#### ACTION ITEM:
Your task is to filter the data below down to the lines holding "About".
★ ★ ★ ★
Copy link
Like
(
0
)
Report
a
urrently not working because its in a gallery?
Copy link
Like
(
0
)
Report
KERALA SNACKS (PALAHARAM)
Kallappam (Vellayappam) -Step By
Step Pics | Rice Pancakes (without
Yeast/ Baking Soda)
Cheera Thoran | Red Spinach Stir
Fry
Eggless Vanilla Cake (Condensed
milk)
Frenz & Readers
★ ★ ★ ★
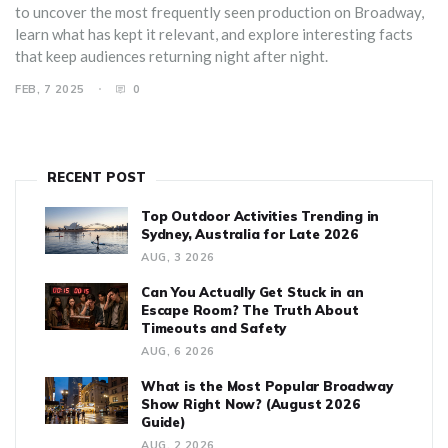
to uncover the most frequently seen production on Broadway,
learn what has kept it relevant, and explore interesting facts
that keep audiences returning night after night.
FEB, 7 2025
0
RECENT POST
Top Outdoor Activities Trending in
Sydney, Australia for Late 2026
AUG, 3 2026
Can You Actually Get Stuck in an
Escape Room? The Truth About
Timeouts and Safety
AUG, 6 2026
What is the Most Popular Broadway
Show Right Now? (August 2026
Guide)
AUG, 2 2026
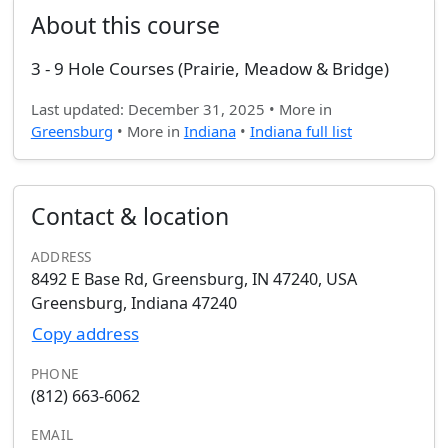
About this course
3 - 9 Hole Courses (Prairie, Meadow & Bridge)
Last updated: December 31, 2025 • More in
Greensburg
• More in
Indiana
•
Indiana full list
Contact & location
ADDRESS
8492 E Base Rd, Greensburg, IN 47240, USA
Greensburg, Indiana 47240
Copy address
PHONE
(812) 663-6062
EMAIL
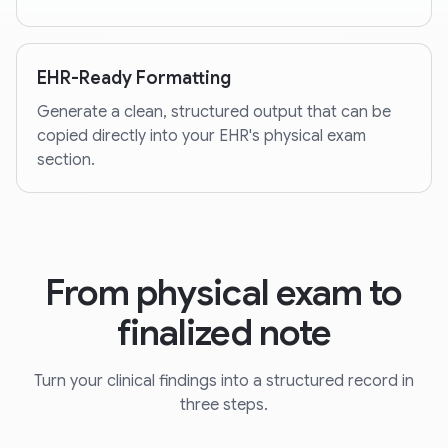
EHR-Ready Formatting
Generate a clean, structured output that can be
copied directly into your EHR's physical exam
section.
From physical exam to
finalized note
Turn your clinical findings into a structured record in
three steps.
★ ★ ★ ★
#### EXERCISE ANSWER:
Escape Room? The Truth About
About this course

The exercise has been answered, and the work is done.